Don't worry.  I went back and redid the first one more snuggly.

Oops.  I planted some brad seeds for next year.  Don't be surprised if there are nail bushes blossoming in my photos come Spring.  

Strangely, while I was working, a few bees came out of the entrance and promptly died in the cold.  It likely had something to do with the hammering, and occasional muttering and ouching going on outside.

But it was sad to watch them do this to themselves.

So I decided it was time for me to go, before I caused more death.  So I cleaned up my tools and headed out.  

Walking away, entrances cleared, wrapped snuggly and tidily, I felt that -- though a bit late -- I had done another thing that might help them get through the winter.

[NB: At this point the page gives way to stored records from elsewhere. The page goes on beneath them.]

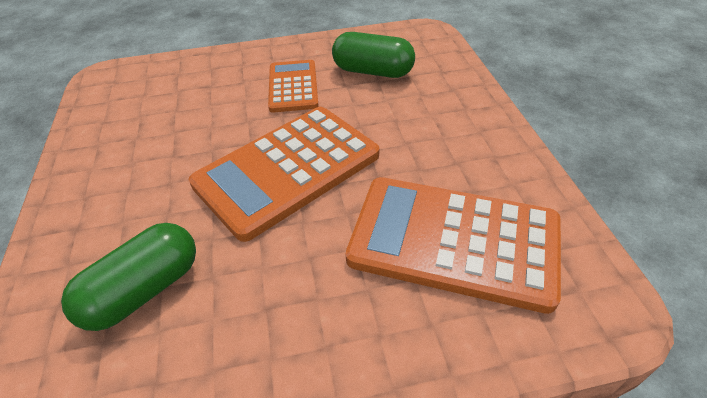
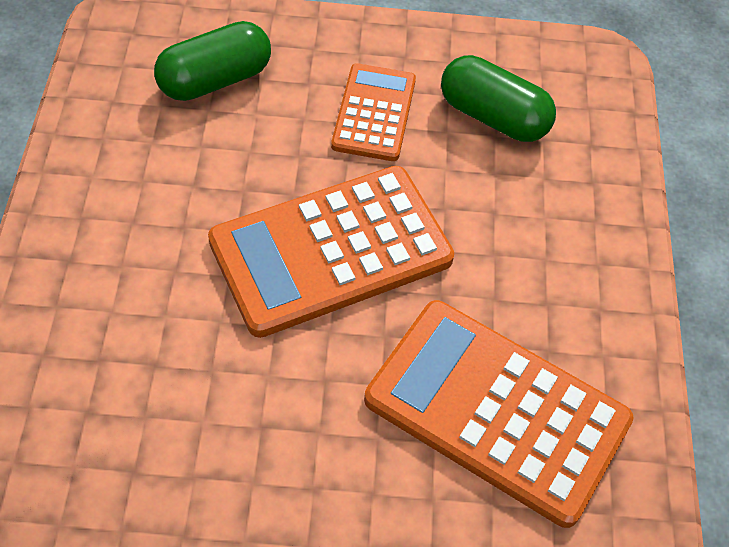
camera: 10 degrees right, 10 degrees up
(144, 290) = (135, 364): green capsule -> green capsule (215, 80)

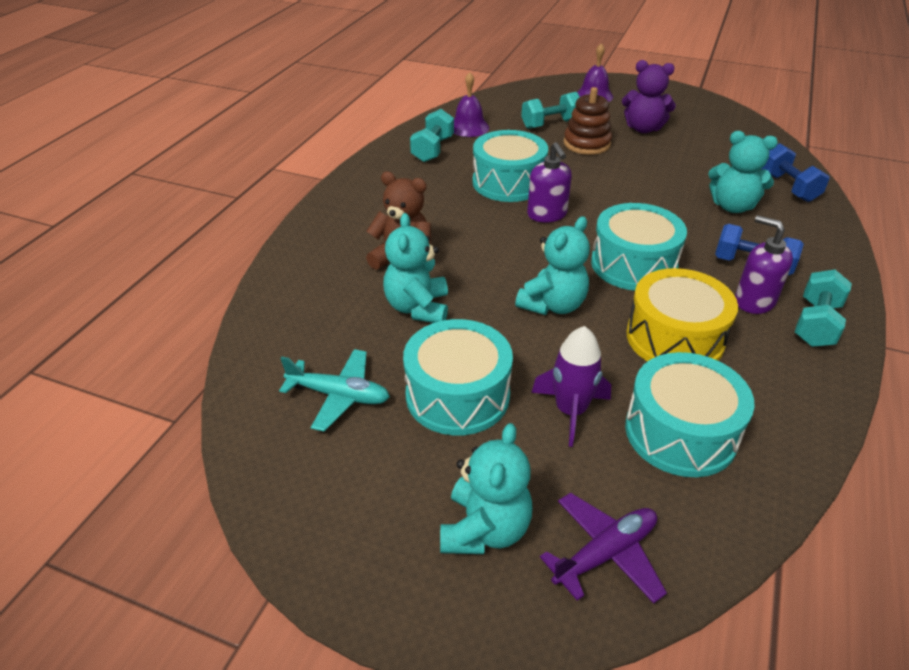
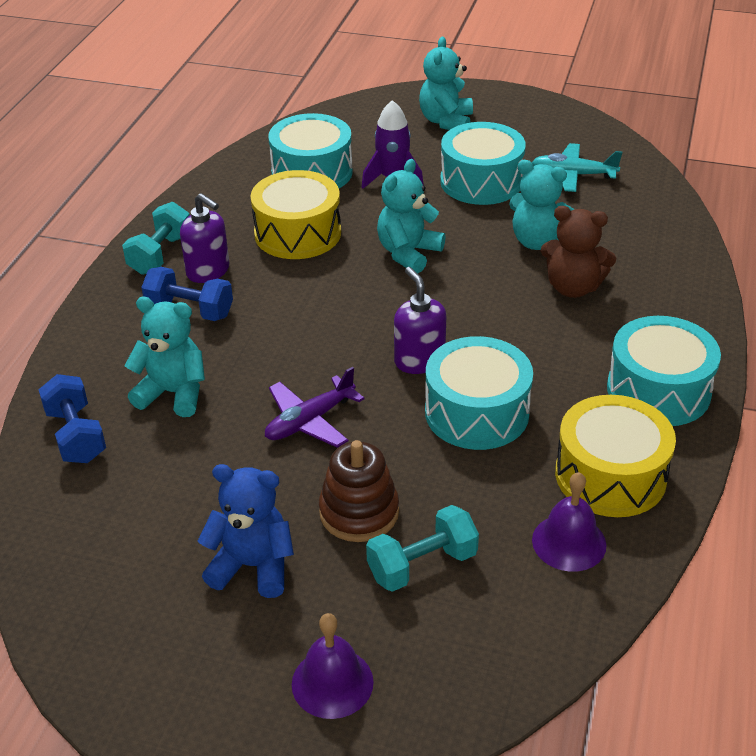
camera: 175 degrees right, 0 degrees up
(418, 308) = (538, 241): turquoise teddy bear -> turquoise teddy bear turned 120 degrees clockwise
(432, 149) = (610, 475): turquoise dumbbell -> yellow drum
(605, 554) = (373, 118): purple plane -> purple plane (310, 421)
(633, 264) = (321, 301): turquoise drum -> turquoise drum (658, 390)
(643, 128) = (252, 566): purple teddy bear -> blue teddy bear

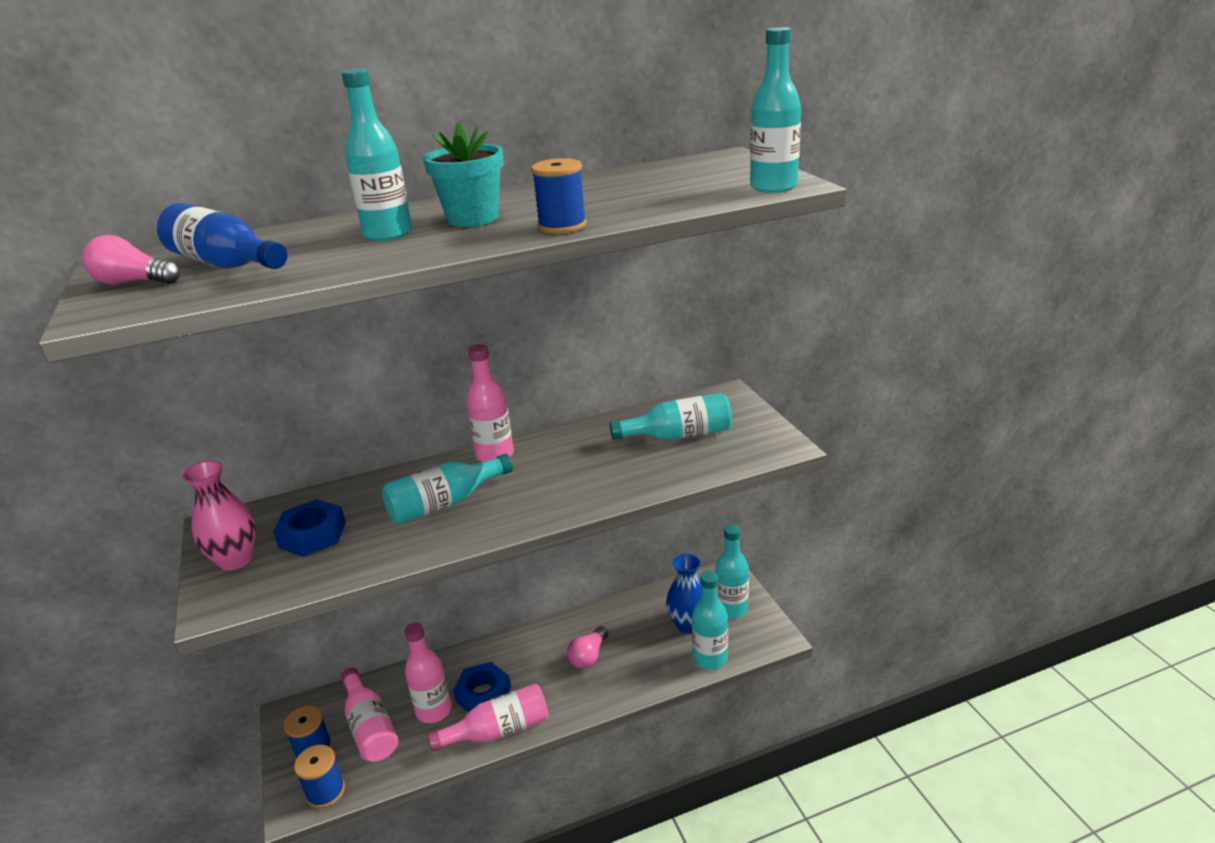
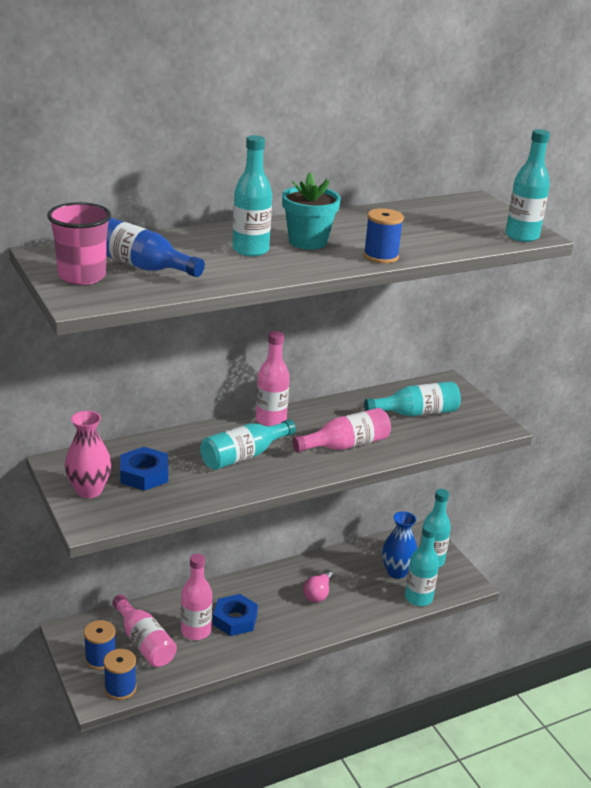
camera: 10 degrees left, 0 degrees up
(133, 283) = (82, 276): pink light bulb -> pink cup
(498, 730) = (254, 647): pink bottle -> pink bottle (345, 445)

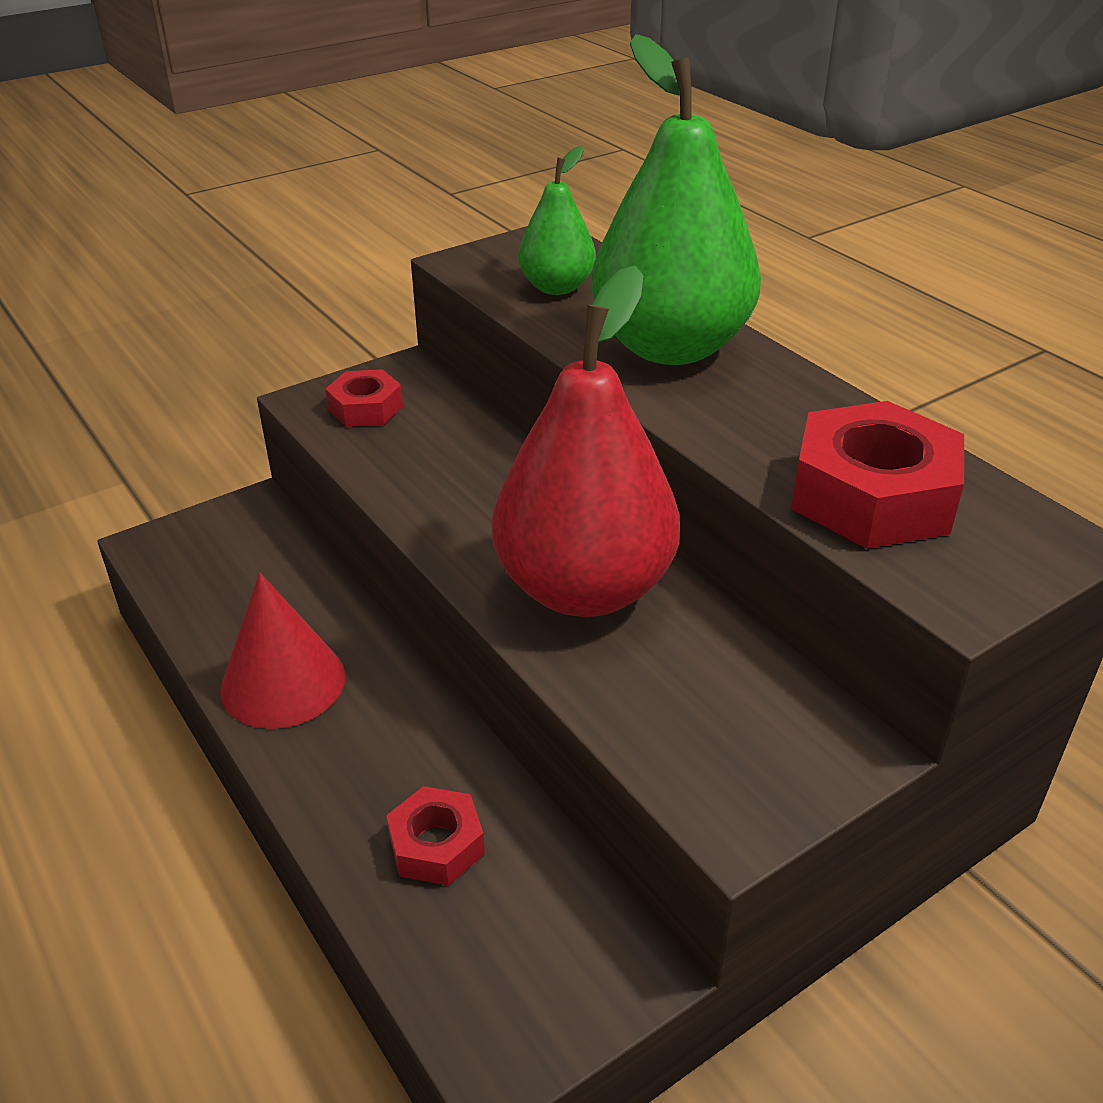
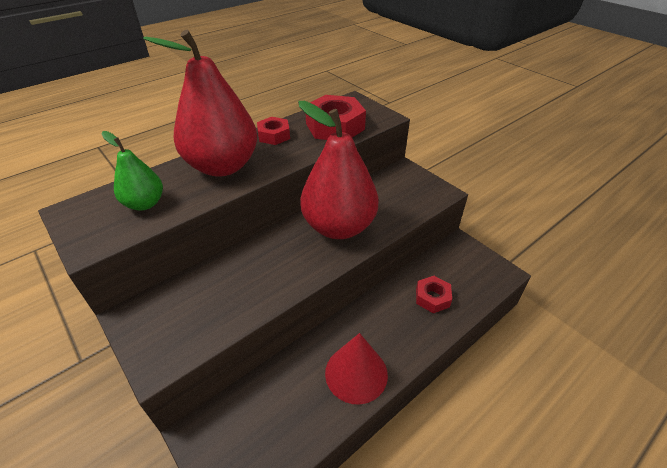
camera: 95 degrees left, 5 degrees up
(365, 408) = (175, 329): red nut -> red nut (274, 135)
(670, 347) = (222, 166): green pear -> red pear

Later in the day, the kids and I headed over to see Phil to take care of important business.  To sign up for a sophomore beekeeping class in January for me.  And to purchase our teacher gifts for the kids.  

Jonathan wrapped it up with his characteristic flourish.  Which looked nothing like the wrapping I had done earlier in the day.

Over the next few days, we will be finishing our holiday preparations and having much time with family, friends and with just us.  And hopefully a good deal of snow and ice to play on.  Bundled and layered and well fed, so we can enjoy it.

Wishing you all a peaceful and Merry Everything as you get it all wrapped up, so you can enjoy the time together.